À la fin de 1992, il y a donc trente ans plus une poignée de semaines, Philippe Muray notait ceci dans son journal, que je refeuillette depuis quelques jours :
« […] la métamorphose des femelles occidentales, dans les trente ou quarante dernières années, a rendu désirables toutes les femmes du monde sauf celles d'Occident.
« Qui, de gaîté de cœur, choisirait de vivre avec une Française ou une Américaine ?
« Qui peut rêver, rêver d'une Française ? D'une Allemande ? D'une Suisse ? D'une Américaine ? D'une Hollandaise ? Et maintenant, hélas, depuis que leurs pays montrent tant d'ardeur pour l'Europe, qui peut rêver d'une Italienne ou d'une Espagnole ?
« Femmes occidentales, horribles petites cafteuses françaises, désastreuses Européennes et vos grandes sœurs frénétiques, les abominables Américaines, vous savez que vous n'avez plus aucune chance avec les hommes ! Votre seul espoir, c'est de refiler au plus vite la disgrâce de votre émancipation au reste de l'humanité féminine ! Par Saint Nietzsche, par Saint Sade et par tous mes saints, on vous en empêchera ! »
C'est par l'optimisme presque béat de sa dernière phrase que Muray date fâcheusement. Car si j'en juge par l'atonie virile des hommes de moins de quarante ans actuels, ces élégantes et fluettes larves paritaires, ce n'est pas demain qu'ils seront en mesure d'empêcher quoi que ce soit, ni même d'oser l'imaginer, dès lors que leurs dragons reproductibles auront haussé un sourcil. Je peux les comprendre : même si c'est peu valorisant pour l'amour-propre, ou ce qui en reste, il est tout de même moins dolore de se faire traîner dans la boue que devant un tribunal.
C'est une réflexion assez semblable à celle de Muray que Catherine et moi nous faisons régulièrement, lorsque nous regardons une série télévisée américaine dans laquelle on nous laisse entrevoir ce que peut être la vie familiale, avec ou sans enfants, mais de préférence avec, de tel ou tel personnage ; réflexion sous forme interrogative :
« Mais comment les mâles américains ont-ils encore le courage, ou l'inconscience, ou le masochisme, de se lier par contrat nuptial avec leurs compatriotes femelles ? »

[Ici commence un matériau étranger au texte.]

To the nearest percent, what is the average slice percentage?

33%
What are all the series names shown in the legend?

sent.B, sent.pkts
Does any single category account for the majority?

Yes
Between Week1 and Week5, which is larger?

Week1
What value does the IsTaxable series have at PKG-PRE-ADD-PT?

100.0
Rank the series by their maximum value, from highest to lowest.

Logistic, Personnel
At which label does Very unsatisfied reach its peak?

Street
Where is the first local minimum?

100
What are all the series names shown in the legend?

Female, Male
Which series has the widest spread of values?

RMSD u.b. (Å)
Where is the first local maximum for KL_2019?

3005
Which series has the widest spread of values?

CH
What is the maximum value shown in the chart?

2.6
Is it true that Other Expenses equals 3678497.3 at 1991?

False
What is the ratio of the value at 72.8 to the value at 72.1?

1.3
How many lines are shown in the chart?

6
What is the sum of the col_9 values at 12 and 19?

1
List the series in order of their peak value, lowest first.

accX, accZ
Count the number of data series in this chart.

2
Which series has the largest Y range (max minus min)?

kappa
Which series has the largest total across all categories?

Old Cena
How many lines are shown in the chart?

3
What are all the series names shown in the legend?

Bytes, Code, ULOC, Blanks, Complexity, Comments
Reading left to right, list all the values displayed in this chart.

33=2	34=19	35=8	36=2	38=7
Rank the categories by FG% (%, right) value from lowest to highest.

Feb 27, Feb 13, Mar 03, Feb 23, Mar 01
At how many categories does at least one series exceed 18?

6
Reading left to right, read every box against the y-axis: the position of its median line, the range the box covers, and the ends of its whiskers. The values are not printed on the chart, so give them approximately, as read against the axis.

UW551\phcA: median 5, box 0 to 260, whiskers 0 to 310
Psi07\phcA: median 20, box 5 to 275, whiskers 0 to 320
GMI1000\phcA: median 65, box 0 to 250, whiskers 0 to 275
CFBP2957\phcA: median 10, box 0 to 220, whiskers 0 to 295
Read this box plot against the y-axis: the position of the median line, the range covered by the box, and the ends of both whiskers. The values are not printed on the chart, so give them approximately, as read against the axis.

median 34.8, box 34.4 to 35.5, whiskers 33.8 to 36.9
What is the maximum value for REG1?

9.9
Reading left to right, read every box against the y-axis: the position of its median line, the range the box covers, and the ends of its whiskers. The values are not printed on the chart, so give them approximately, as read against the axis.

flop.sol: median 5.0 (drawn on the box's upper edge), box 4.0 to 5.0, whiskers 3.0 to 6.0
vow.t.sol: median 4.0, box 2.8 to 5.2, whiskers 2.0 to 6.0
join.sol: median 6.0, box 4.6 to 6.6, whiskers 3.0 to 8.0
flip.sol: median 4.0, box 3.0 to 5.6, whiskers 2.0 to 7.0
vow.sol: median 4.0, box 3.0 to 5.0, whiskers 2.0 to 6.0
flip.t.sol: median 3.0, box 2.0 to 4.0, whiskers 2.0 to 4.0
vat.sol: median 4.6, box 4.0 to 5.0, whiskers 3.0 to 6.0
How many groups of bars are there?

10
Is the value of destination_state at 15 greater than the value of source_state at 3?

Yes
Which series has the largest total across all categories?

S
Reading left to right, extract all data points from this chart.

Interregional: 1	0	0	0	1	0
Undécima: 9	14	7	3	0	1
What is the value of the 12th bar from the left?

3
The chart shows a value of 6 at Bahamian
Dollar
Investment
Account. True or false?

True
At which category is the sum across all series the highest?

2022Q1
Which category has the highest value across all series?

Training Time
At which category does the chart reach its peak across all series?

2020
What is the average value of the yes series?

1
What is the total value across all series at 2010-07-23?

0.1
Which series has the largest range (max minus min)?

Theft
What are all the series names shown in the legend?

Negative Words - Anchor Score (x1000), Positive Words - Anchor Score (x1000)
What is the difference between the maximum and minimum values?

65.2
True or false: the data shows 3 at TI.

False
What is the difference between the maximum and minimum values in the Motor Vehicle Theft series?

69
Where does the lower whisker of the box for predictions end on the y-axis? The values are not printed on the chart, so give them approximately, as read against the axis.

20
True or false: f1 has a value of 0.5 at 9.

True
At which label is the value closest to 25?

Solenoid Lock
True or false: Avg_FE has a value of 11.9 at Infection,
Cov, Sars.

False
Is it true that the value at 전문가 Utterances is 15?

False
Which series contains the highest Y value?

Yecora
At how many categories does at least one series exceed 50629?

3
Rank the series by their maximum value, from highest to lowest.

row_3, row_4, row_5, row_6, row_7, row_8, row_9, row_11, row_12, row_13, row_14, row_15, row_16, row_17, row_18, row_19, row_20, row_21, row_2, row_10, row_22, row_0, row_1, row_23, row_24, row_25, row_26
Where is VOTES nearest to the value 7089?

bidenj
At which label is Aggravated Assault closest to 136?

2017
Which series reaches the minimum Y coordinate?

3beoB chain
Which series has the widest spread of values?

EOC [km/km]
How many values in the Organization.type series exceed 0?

Car quel que soit le genre, la tonalité, l'esprit de ces séries, il en va toujours, ou presque toujours (les exceptions sont rares) de même : l'épouse ne sait faire que deux choses, alternativement et selon des dosages qui varient finalement assez peu : pleurnicher ou récriminer. Et s'il est une expression qu'un mari américain a intérêt à apprendre dès le lendemain de sa nuit de noces, car elle lui servira presque quotidiennement jusqu'à ce que mort ou divorce s'ensuive, c'est bien : I'm sorry !
On me dira que cette vision du couple – forcément caricaturale – émane de l'indécrottable misogynie du mâle blanc et obtus qui bidouille les scénarios. Que nenni ! Nombre de ces séries sont en grande partie écrites par des femmes… qui œuvrent exactement dans la même tonalité que leurs confrères. Ce qui laisserait à penser que non seulement c'est la réalité qu'elles décrivent, mais qu'en plus elles la trouvent suffisamment satisfaisante pour ne pas se soucier de la dissimuler, ou au moins de l'arranger un peu.
Du reste, peut-être bien qu'elles l'arrangent ; et que, in real life, tout est encore bien pire.
Pour en revenir à Muray, on terminera en constatant que, dans son appel à négliger les harpies d'Occident au profit des femmes et filles exotiques, il annonçait les romans de Michel Houellebecq – en particulier Plateforme –, qui, en cette année 1992, étaient sur le point de naître.